▸ EXCERPTED PASSAGE:
A.2. SatFusion: MSIF and Fusion Composition Module Details

The multi-source fusion component ( $MSIF_{fusion}$ ) integrates the fine-grained texture features of the PAN image into the multi-frame semantic representation, formulated as:

(13)

\mathbf{F}_{MSIF}=MSIF_{fusion}(\mathbf{F}_{MFIF},\mathbf{I}_{PAN}^{HR}),

yielding the detail-enhanced feature map $\mathbf{F}_{MSIF}\in\mathbb{R}^{\gamma H\times\gamma W\times C}$ .

Finally, the Fusion Composition module performs residual integration. We first construct an intermediate residual representation $\mathbf{X}^{res}$ :

(14)

\mathbf{X}^{res}=\mathbf{F}_{MFIF}+\mathbf{F}_{MSIF}.

Then, a sequence of $1\times 1$ convolutions ( $ConvBlock$ ) applies content-adaptive, pixel-wise spectral re-weighting to refine the fusion outcome:

(15)

\mathbf{I}_{MS}^{HR}=ConvBlock(\mathbf{X}^{res})+\mathbf{X}^{res},

producing the final high-resolution MS image $\mathbf{I}_{MS}^{HR}\in\mathbb{R}^{\gamma H\times\gamma W\times C}$ .

A.3. SatFusion*: Enhanced MFIF Details

In SatFusion*, the MFIF module is optimized by introducing PAN guidance into both the encoding and fusion stages. First, the PAN image is downsampled to match the spatial resolution of the LR MS inputs:

(16)

▸ REQUIREMENT A: Rewrite the part of the records that opens with the line containing "A hygrometer measuring" and runs through the end of the records, swapping "hygrometer" for "humidity meter" and leaving everything else unchanged. Omit the pictures.

▸ TASK DATA:

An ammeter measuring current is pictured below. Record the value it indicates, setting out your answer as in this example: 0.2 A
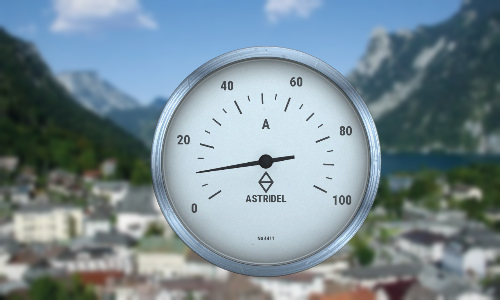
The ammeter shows 10 A
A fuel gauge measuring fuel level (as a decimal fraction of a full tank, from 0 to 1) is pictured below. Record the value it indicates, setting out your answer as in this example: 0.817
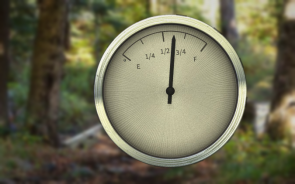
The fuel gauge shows 0.625
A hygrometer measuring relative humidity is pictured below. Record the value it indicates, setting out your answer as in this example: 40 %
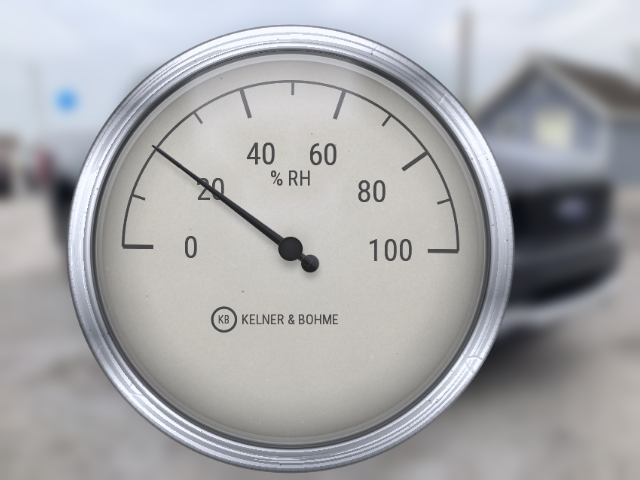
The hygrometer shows 20 %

▸ REQUIREMENT B: Continue the passage on SatFusion's fusion modules from the point where it stops.

▸ WRITTEN REPLY A:
A humidity meter measuring relative humidity is pictured below. Record the value it indicates, setting out your answer as in this example: 40 %
The humidity meter shows 20 %

▸ WRITTEN REPLY B:
\mathbf{I}_{PAN}^{LR}=\mathrm{Downsampling}(\mathbf{I}_{PAN}^{HR}).

During encoding, $\mathbf{I}_{PAN}^{LR}\in\mathbb{R}^{H\times W\times 1}$ is concatenated with each MS frame along the channel dimension:

(17)

\mathbf{X}_{i}^{enc}=MFIF_{encode}\big([\mathbf{I}_{MS,i}^{LR},\mathbf{I}_{PAN}^{LR}]\big).

where $\{\mathbf{X}_{i}^{enc}\}_{i=1}^{k}\in\mathbb{R}^{k\times H\times W\times C_{enc}}$ .

To generate the spatially adaptive tokens, $\mathbf{I}_{PAN}^{LR}$ is passed through a dedicated PAN encoder:

(18)

\mathbf{Y}^{enc}=Encoder_{pan}(\mathbf{I}_{PAN}^{LR}),

where $\mathbf{Y}^{enc}\in\mathbb{R}^{H\times W\times C}$ . At each spatial location $(h,w)$ , the token $\mathbf{T}_{PAN}(h,w)\in\mathbb{R}^{C_{enc}}$ is derived via position-wise mapping:

(19)

\mathbf{T}_{PAN}(h,w)=MLP\Big(LN\big(Conv_{1\times 1}(\mathbf{Y}^{enc}(h,w))\big)\Big).

During the Transformer-based fusion process, the input sequence at location $(h,w)$ is constructed as:

(20)

\mathbf{Seq}_{in}(h,w)=\big[\mathbf{T}_{PAN}(h,w),\mathbf{X}_{1}^{enc}(h,w),\dots,\mathbf{X}_{k}^{enc}(h,w)\big].

This sequence is processed by $M$ stacked Transformer blocks:

(21)

\mathbf{Seq}_{out}(h,w)=\mathcal{T}^{(M)}\circ\mathcal{T}^{(M-1)}\circ\dots\circ\mathcal{T}^{(1)}\big(\mathbf{Seq}_{in}(h,w)\big).

The fused representation for location $(h,w)$ is extracted from the position corresponding to the PAN token:

(22)

\mathbf{Z}(h,w)=\mathbf{Seq}_{out}(h,w)\big|_{index=0}.

By performing this in parallel across all spatial locations, the final fused feature map is obtained:

(23)

\mathbf{X}^{fus}=\{\mathbf{Z}(h,w)\}_{h=1,w=1}^{H,W},

where $\mathbf{X}^{fus}\in\mathbb{R}^{H\times W\times C_{fus}}$ is subsequently passed to the $MFIF_{decode}$ module.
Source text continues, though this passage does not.